THERE will be an open meeting of Alcoholics Anonymous next Thursday at 8.30pm at St Senan’s
National School in Shannon.
While almost all meetings of AA are confined to people who have a desire to stop drinking, this is quite different, with anyone welcome to attend.
This means it is a chance for someone who feels they could potentially benefit from what AA offers to find out a bit more about the organisation, for anyone who feels a loved one may have a problem or anybody who simply has an interest in finding out about AA.
In relation to next week’s event, a spokesman for AA in Clare said, “An open meeting is a public one, open to anyone who wants to walk in. All AA meetings are closed, except for those. Members of the public, press, anyone who wants to attend, can come in.
“There are two AA speakers, then an Al Anon member as well, who will give their experience. Al Anon is our sister group, for people who have a family member or partner who is struggling with alcohol. They are affected almost as much as the alcoholics themselves. There’s a bit of a questions and answers session afterwards and a brief outline of AA. That’s really what it’s about.
“If anyone had a problem withsomeone drinking, they can get a bit of information or somebody who has a problem themselves.
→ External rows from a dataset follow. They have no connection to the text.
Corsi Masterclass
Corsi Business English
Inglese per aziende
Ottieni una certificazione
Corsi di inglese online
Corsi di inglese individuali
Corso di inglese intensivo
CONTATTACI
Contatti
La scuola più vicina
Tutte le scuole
Normally who comes is someone who has a partner or a brother or a sister but it’s open to any member of the public. Occasionally there might be a doctor there to give a professional opinion. I’m not sure if that will happen in Shannon.”
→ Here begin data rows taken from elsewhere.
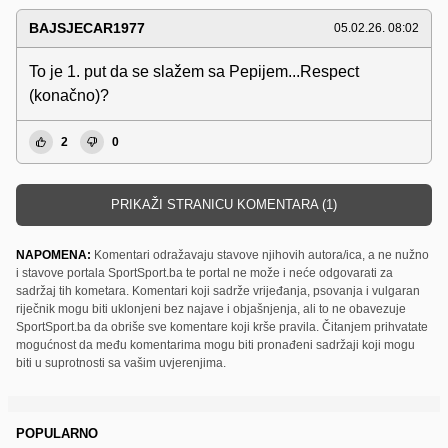
BAJSJECAR1977
05.02.26. 08:02
To je 1. put da se slažem sa Pepijem...Respect
(konačno)?
2
0
PRIKAŽI STRANICU KOMENTARA (1)
NAPOMENA:
Komentari odražavaju stavove njihovih autora/ica, a ne nužno
i stavove portala SportSport.ba te portal ne može i neće odgovarati za
sadržaj tih kometara. Komentari koji sadrže vrijeđanja, psovanja i vulgaran
riječnik mogu biti uklonjeni bez najave i objašnjenja, ali to ne obavezuje
SportSport.ba da obriše sve komentare koji krše pravila. Čitanjem prihvatate
mogućnost da među komentarima mogu biti pronađeni sadržaji koji mogu
biti u suprotnosti sa vašim uvjerenjima.
POPULARNO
Alcoholics Anonymous was first founded back in 1935, when two men, known as Dr Bob and Bill W, met in Akron, Ohio. “They formed a group and made it their goal to spread the word,” said the spokesman.
AA has been active in Ireland for over 70 years and in Clare for the last 50. “In 1946, a man called Conor F, who had been born in Roscommon, came back to Ireland from Philadelphia. It just coincided with a Fr Tom Dunlea, who had been in Sydney, giving an interview in the papers.
“Conor F came along and between the two of them they got a group going. Conor F came across a fella called Richard P from County Down and they had the first meeting, on November 18, 1946. It was the late 1960s before it came to Clare.”
There are currently 13,000 members of AA in Ireland, with several hundred in Clare. Shannon hosts six AA meetings
per week, with details available on www.alcoholicsanonymous.ie.